Variational meta-reinforcement learning for social robotics

by Anand Ballou, Xavier Alameda-Pineda, and Chris Reinke

Applied Intelligence

Abstract: With the increasing presence of robots in our everyday environments, improving their social skills is of utmost importance. Nonetheless, social robotics still faces many challenges. One bottleneck is that robotic behaviors often need to be adapted, as social norms depend strongly on the environment. For example, a robot should navigate more carefully around patients in a hospital than around workers in an office. In this work, we investigate meta-reinforcement learning (metaRL) as a potential solution. Here, robot behaviors are learned via reinforcement learning, where a reward function needs to be chosen so that the robot learns an appropriate behavior for a given environment.
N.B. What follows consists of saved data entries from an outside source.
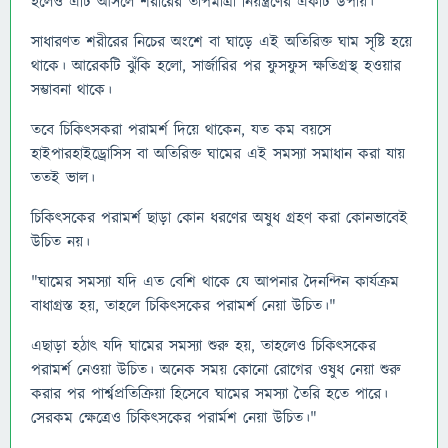
হলেও এটি আসলে শরীরের তাপমাত্রা নিয়ন্ত্রণের একটি উপায়।
সাধারণত শরীরের নিচের অংশে বা ঘাড়ে এই অতিরিক্ত ঘাম সৃষ্টি হয়ে
থাকে। আরেকটি ঝুঁকি হলো, সার্জারির পর ফুসফুস ক্ষতিগ্রস্থ হওয়ার
সম্ভাবনা থাকে।
তবে চিকিৎসকরা পরামর্শ দিয়ে থাকেন, যত কম বয়সে
হাইপারহাইড্রোসিস বা অতিরিক্ত ঘামের এই সমস্যা সমাধান করা যায়
ততই ভাল।
চিকিৎসকের পরামর্শ ছাড়া কোন ধরণের অষুধ গ্রহণ করা কোনভাবেই
উচিত নয়।
"ঘামের সমস্যা যদি এত বেশি থাকে যে আপনার দৈনন্দিন কার্যক্রম
বাধাগ্রস্ত হয়, তাহলে চিকিৎসকের পরামর্শ নেয়া উচিত।"
এছাড়া হঠাৎ যদি ঘামের সমস্যা শুরু হয়, তাহলেও চিকিৎসকের
পরামর্শ নেওয়া উচিত। অনেক সময় কোনো রোগের ওষুধ নেয়া শুরু
করার পর পার্শ্বপ্রতিক্রিয়া হিসেবে ঘামের সমস্যা তৈরি হতে পারে।
সেরকম ক্ষেত্রেও চিকিৎসকের পরার্মশ নেয়া উচিত।"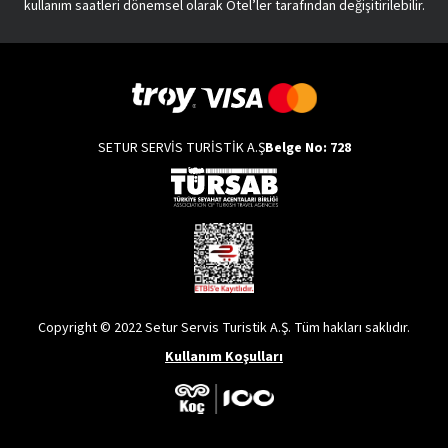
kullanım saatleri dönemsel olarak Otel’ler tarafından değişitirilebilir.
SETUR SERVİS TURİSTİK A.Ş
Belge No: 728
Copyright © 2022 Setur Servis Turistik A.Ş. Tüm hakları saklıdır.
Kullanım Koşulları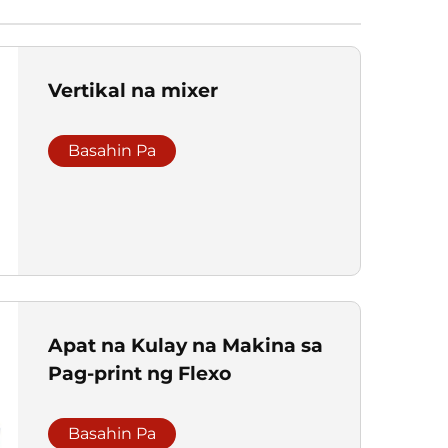
Vertikal na mixer
Basahin Pa
Apat na Kulay na Makina sa
Pag-print ng Flexo
Basahin Pa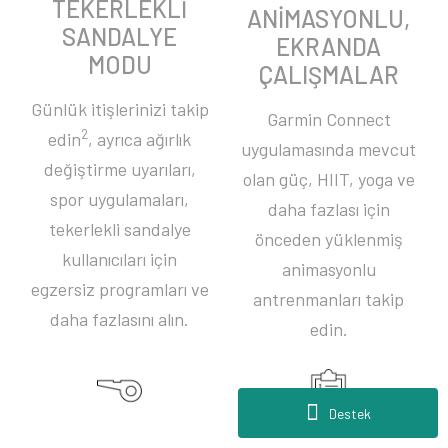
TEKERLEKLİ
ANİMASYONLU,
SANDALYE
EKRANDA
MODU
ÇALIŞMALAR
Günlük itişlerinizi takip
Garmin Connect
2
edin
, ayrıca ağırlık
uygulamasında mevcut
değiştirme uyarıları,
olan güç, HIIT, yoga ve
spor uygulamaları,
daha fazlası için
tekerlekli sandalye
önceden yüklenmiş
kullanıcıları için
animasyonlu
egzersiz programları ve
antrenmanları takip
daha fazlasını alın.
edin.
Destek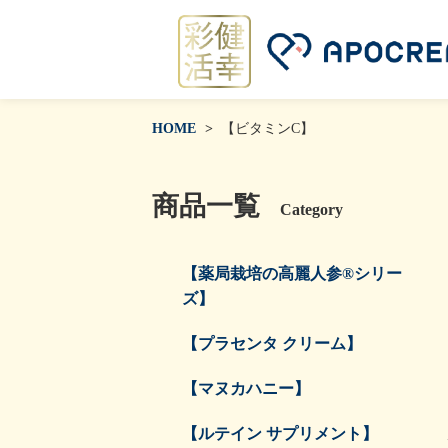
HOME
【ビタミンC】
商品一覧
Category
【薬局栽培の高麗人参®シリー
ズ】
【プラセンタ クリーム】
【マヌカハニー】
【ルテイン サプリメント】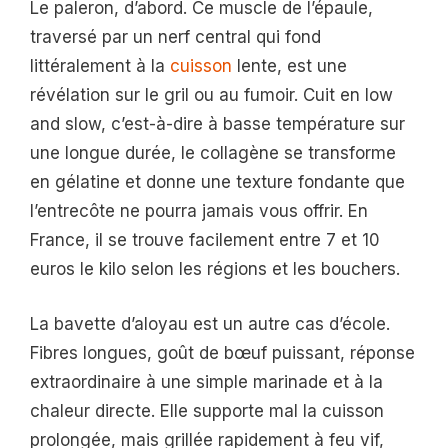
Le paleron, d’abord. Ce muscle de l’épaule,
traversé par un nerf central qui fond
littéralement à la
cuisson
lente, est une
révélation sur le gril ou au fumoir. Cuit en low
and slow, c’est-à-dire à basse température sur
une longue durée, le collagène se transforme
en gélatine et donne une texture fondante que
l’entrecôte ne pourra jamais vous offrir. En
France, il se trouve facilement entre 7 et 10
euros le kilo selon les régions et les bouchers.
La bavette d’aloyau est un autre cas d’école.
Fibres longues, goût de bœuf puissant, réponse
extraordinaire à une simple marinade et à la
chaleur directe. Elle supporte mal la cuisson
prolongée, mais grillée rapidement à feu vif,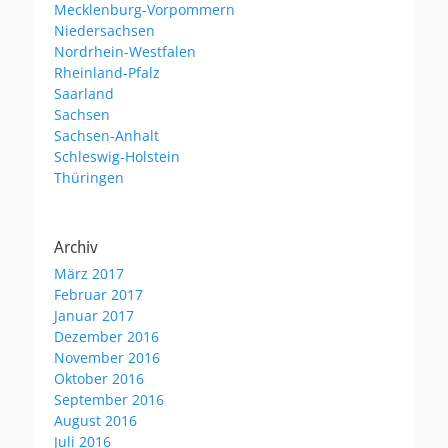
Mecklenburg-Vorpommern
Niedersachsen
Nordrhein-Westfalen
Rheinland-Pfalz
Saarland
Sachsen
Sachsen-Anhalt
Schleswig-Holstein
Thüringen
Archiv
März 2017
Februar 2017
Januar 2017
Dezember 2016
November 2016
Oktober 2016
September 2016
August 2016
Juli 2016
We propose to use a variational meta-RL procedure that quickly adapts the robots’ behavior to new reward functions. As a result, in a new environment, different reward functions can be quickly evaluated and an appropriate one selected. The procedure learns a vectorized representation for reward functions and a meta-policy that can be conditioned to such a representation. Given observations from a new reward function, the procedure identifies its representation and conditions the metapolicy to it. While investigating the procedure’s capabilities, we realized that it suffers from posterior collapse where only a subset of the dimensions in the representation encode useful information, resulting in reduced performance. Our second contribution, a radial basis function (RBF) layer, partially mitigates this negative effect. The RBF layer lifts the representation to a higher dimensional space, which is more easily exploitable for the meta-policy. We demonstrate the interest of the RBF layer and the usage of meta-RL for social robotics in four robotic simulation tasks.